▶ _RECORDED INFORMATION_

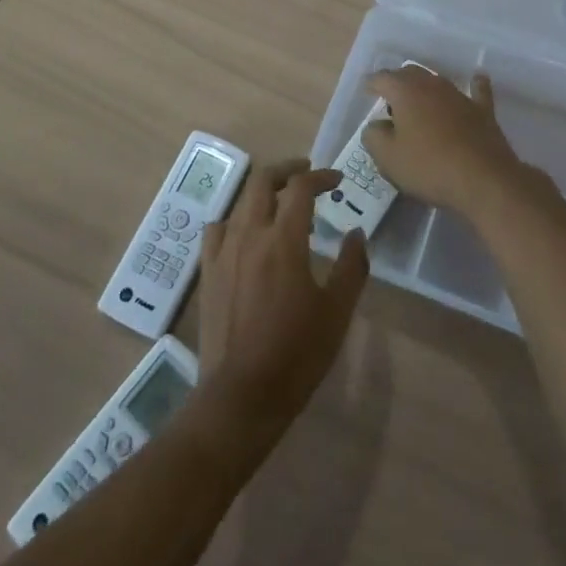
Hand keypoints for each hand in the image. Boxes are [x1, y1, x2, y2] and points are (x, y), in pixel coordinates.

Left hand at [197, 161, 367, 446]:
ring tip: (280, 202)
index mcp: (284, 240)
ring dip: (263, 192)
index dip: (321, 177)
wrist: (242, 395)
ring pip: (241, 202)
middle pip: (264, 181)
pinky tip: (245, 234)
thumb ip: (351, 267)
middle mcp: (250, 235)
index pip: (302, 188)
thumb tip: (357, 233)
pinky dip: (235, 220)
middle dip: (288, 170)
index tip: (337, 181)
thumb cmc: (296, 353)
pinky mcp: (208, 271)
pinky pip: (218, 229)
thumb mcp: (337, 311)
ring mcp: (224, 251)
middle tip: (307, 173)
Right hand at [363, 65, 523, 213]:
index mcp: (405, 91)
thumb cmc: (429, 167)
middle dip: (397, 83)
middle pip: (410, 74)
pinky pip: (477, 91)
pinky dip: (473, 85)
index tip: (367, 94)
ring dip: (426, 88)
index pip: (382, 78)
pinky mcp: (483, 110)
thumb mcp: (388, 158)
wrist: (484, 180)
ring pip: (438, 81)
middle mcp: (432, 84)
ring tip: (419, 102)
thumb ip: (374, 136)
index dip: (372, 85)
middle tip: (389, 102)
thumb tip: (376, 125)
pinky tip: (476, 80)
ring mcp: (460, 95)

▶ _TASK TO COMPLETE_
Transcribe every record exactly and omit each image.

▶ _FINISHED TASK_
Hand keypoints for each hand in the image. Boxes are [x1, y1, x2, y2] and points are (x, y), in pixel coordinates.

Left hand at [197, 161, 367, 446]:
ring tip: (280, 202)
index mcp: (284, 240)
ring dip: (263, 192)
index dip: (321, 177)
wrist: (242, 395)
ring pip: (241, 202)
middle pip: (264, 181)
pinky tip: (245, 234)
thumb ip: (351, 267)
middle mcp: (250, 235)
index pip: (302, 188)
thumb tip: (357, 233)
pinky dip: (235, 220)
middle dip: (288, 170)
index tip: (337, 181)
thumb cmc: (296, 353)
pinky mcp: (208, 271)
pinky pip: (218, 229)
thumb mcp: (337, 311)
ring mcp: (224, 251)
middle tip: (307, 173)
Right hand at [363, 65, 523, 213]:
index mcp: (405, 91)
thumb cmc: (429, 167)
middle dip: (397, 83)
middle pip: (410, 74)
pinky pip: (477, 91)
pinky dip: (473, 85)
index tip: (367, 94)
ring dip: (426, 88)
index pip: (382, 78)
pinky mcp: (483, 110)
thumb mcp: (388, 158)
wrist: (484, 180)
ring pip: (438, 81)
middle mcp: (432, 84)
ring tip: (419, 102)
thumb ip: (374, 136)
index dip: (372, 85)
middle tip: (389, 102)
thumb tip: (376, 125)
pinky tip: (476, 80)
ring mcp: (460, 95)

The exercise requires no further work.